The example HTTPRoute above used the RequestRedirect filter to perform an HTTP 301 redirect to enforce HTTPS. See the How To topics on HTTP routing for an overview of several filters.

Filters

Functionality beyond basic matching is configured via Filters. Filters are the Gateway API's extensibility point for incorporating functionality not covered by the basic API. You can see a list of the basic Core and Extended filters on k8s.io.
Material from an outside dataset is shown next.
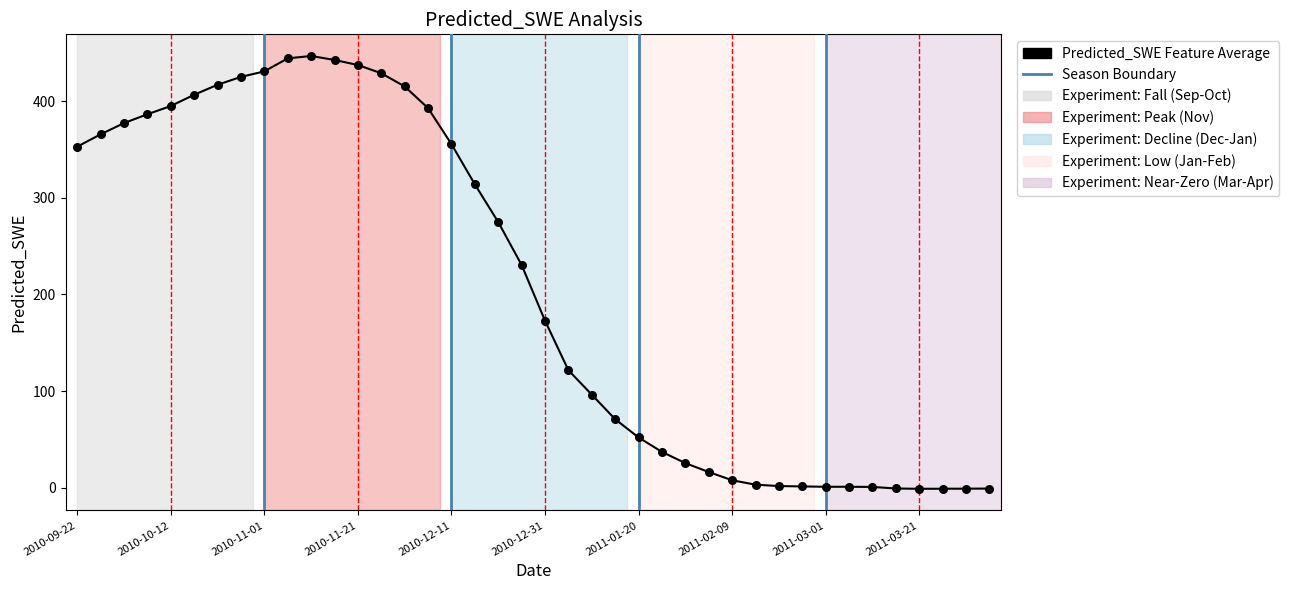

What Y value in the scatter plot is closest to 222?

230.4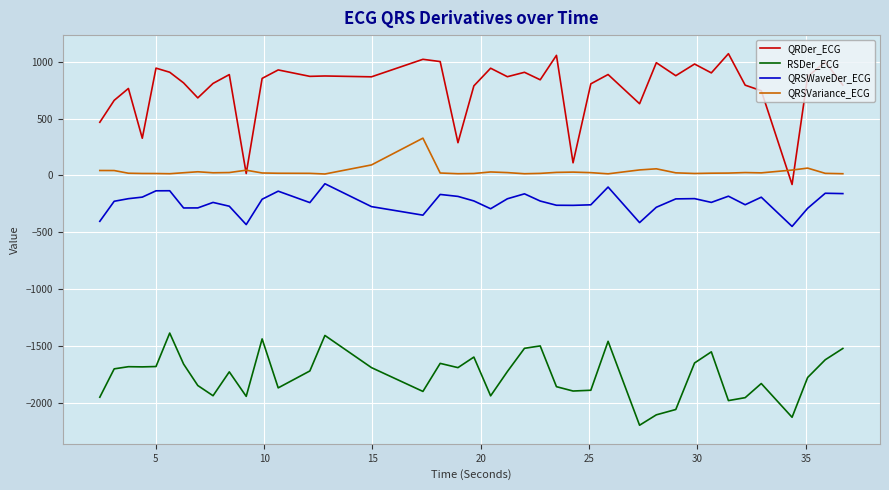

What are all the series names shown in the legend?

QRDer_ECG, RSDer_ECG, QRSWaveDer_ECG, QRSVariance_ECG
Some filters must be implemented for conformance to the Gateway API, like the RequestHeaderModifier and RequestRedirect filters, while others are entirely at the discretion of the Gateway API implementation. Today Envoy Gateway implements all of the Core and Extended filters.

Envoy Gateway goes further and implements a few custom APIs, today for JWT authentication and rate limiting.

apiVersion: gateway.envoyproxy.io/v1alpha1
kind: RateLimitFilter
metadata:
  name: ratelimit-x-user-id
spec:
  type: Global
  global:
    rules:
    - clientSelectors:
      - headers:
        - name: x-user-id
          type: distinct
      limit:
        requests: 10
        unit: Minute
---
apiVersion: gateway.networking.k8s.io/v1
kind: HTTPRoute
metadata:
  name: example-com-ratelimit-rewrite
spec:
  parentRefs:
    - name: basic-gateway
  hostnames:
    - "*.example.com"
  rules:
  - matches:
    - path:
        type: PathPrefix
        value: /v2beta1
    filters:
    - type: URLRewrite
      urlRewrite:
        path:
          type: ReplacePrefixMatch
          replacePrefixMatch: /v2
    - type: ExtensionRef
      extensionRef:
        group: gateway.envoyproxy.io
        kind: RateLimitFilter
        name: ratelimit-x-user-id
    backendRefs:
    - name: backend
      port: 3000

Multiple filters can attached to any rule. The example above uses the core URLRewrite filter to rewrite requests from v2beta1 to v2, as well as configuring global rate limiting per user. See the rate limiting or request authentication How To's for more involved examples of using filters, including Envoy Gateway's extended filters.